Defendeu que chamou de “Reconciliação e Futuro” porque o que falta como sociedade é um projecto comum, um projecto moçambicano, “não me refiro ao dos anos fervorosos da Revolução”.
Segundo José Castiano, a missão dessa comissão seria uma instância ética para que o Parlamento, como espelho de debates, não permitisse insultos entre os seus membros, mas que discutissem em função de um futuro comum. Tivemos aqui tentativas de criar nossos modelos de reconciliação. O primeiro foi com Samora Machel, o primeiro Presidente de Moçambique independente, quando foram perdoados os “comprometidos”, indivíduos que de um modo ou de outro pertenceram ao sistema repressivo colonial.

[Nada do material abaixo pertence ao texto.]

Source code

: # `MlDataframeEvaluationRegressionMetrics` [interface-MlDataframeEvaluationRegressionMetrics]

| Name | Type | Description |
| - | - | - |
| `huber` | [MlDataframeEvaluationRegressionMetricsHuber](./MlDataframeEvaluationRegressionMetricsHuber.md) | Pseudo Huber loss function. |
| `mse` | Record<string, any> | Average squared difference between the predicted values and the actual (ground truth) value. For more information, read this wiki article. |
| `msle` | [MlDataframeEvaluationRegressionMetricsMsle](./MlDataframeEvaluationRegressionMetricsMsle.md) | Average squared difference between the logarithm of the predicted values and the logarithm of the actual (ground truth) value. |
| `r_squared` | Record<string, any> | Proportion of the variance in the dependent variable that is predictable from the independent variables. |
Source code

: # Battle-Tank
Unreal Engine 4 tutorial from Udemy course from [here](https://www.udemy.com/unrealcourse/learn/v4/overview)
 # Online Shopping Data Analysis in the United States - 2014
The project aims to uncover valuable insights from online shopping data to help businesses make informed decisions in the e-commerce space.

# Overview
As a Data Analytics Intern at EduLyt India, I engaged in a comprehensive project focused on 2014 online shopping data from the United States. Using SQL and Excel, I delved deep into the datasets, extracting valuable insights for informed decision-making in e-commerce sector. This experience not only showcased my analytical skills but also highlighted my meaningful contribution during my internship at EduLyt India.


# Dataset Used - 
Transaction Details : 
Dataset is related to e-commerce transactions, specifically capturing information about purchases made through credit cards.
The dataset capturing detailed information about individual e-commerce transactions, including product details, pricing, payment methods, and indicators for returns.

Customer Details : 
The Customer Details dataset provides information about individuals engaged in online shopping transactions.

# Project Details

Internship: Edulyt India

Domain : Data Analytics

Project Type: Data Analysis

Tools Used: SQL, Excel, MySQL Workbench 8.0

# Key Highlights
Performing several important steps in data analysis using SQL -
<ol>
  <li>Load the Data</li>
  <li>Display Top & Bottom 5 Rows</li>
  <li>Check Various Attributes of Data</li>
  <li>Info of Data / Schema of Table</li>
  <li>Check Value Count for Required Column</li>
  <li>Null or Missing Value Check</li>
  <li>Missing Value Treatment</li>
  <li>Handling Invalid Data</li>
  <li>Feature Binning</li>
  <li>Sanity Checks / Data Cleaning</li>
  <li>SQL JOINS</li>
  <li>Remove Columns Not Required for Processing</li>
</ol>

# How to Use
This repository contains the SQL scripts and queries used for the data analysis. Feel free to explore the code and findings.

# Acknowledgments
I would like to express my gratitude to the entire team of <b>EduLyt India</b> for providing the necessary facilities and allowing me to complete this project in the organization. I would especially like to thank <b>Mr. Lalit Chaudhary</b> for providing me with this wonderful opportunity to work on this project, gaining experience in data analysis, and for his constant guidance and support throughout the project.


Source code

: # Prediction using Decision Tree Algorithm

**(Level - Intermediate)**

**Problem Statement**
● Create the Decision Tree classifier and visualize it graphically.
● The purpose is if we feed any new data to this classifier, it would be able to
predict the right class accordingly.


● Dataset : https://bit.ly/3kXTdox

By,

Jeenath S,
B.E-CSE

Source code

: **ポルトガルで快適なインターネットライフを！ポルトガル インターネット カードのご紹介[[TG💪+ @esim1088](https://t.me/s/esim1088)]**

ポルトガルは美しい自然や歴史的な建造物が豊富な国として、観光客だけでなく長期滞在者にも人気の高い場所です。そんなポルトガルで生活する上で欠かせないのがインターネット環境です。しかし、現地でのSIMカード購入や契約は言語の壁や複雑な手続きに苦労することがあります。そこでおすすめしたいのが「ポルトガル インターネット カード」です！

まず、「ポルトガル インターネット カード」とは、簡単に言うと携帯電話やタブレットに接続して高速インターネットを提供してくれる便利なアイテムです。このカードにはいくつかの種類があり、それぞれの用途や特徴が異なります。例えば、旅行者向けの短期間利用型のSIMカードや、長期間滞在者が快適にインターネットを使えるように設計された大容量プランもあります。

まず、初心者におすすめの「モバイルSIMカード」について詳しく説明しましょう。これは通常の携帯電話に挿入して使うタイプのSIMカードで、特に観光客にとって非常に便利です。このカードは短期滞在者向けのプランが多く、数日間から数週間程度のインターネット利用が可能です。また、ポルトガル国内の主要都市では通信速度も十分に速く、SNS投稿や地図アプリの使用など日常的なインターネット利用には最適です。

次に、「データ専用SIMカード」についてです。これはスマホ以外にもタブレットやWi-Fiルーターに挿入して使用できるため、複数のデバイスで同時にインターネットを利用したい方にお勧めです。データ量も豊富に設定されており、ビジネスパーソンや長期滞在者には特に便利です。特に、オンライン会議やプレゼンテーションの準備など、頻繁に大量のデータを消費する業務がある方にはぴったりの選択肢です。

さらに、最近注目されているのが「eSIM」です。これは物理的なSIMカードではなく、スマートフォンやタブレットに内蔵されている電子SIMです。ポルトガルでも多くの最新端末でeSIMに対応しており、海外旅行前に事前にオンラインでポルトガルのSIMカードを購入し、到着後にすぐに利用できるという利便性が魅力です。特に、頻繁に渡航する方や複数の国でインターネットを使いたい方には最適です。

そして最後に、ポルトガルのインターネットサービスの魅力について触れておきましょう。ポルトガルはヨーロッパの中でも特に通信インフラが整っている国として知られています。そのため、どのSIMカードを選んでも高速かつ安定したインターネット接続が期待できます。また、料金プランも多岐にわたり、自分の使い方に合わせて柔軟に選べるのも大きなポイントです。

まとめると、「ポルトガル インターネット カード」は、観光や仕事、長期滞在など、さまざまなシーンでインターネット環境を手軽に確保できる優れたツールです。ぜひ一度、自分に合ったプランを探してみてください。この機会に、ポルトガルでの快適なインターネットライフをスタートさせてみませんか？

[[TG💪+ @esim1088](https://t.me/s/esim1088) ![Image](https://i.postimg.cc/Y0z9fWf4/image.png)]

No final de uma série de sessões realizadas na Escola Secundária Josina Machel, na cidade de Maputo, Samora afirmou que “agora já não há PIDE, já não há ‘comprometidos’, somos todos moçambicanos”.
Disse que o segundo modelo de reconciliação foi do Presidente Joaquim Chissano, quando convocou religiosos, intelectuais, representantes de partidos políticos, incluindo a Renamo, académicos e a sociedade civil sobre a Agenda 2025, uma ideia de que, no lugar de estarmos a discutir o passado, vamos debater os aspectos de interesse comum dos moçambicanos. A discussão foi a todas as províncias e nasceu um documento de amplo consenso nacional, com linhas fundamentais para o que deveria guiar o país, independentemente dos governos do dia. Mas porque não foi obrigação dos executivos que se seguiram, assumir esta agenda como guia-mestre da sua acção governativa. Porque, apesar de ter sido carimbado no Parlamento, não houve uma força na própria Assembleia que pudesse ter a missão, a que chamo de ‘missão de futuro’, de recordar sempre os membros do governo da existência de uma agenda comum, uma plataforma de consenso nacional. Eu considero que isto está entre as várias causas que levaram ao retorno de conflitos armados em Moçambique.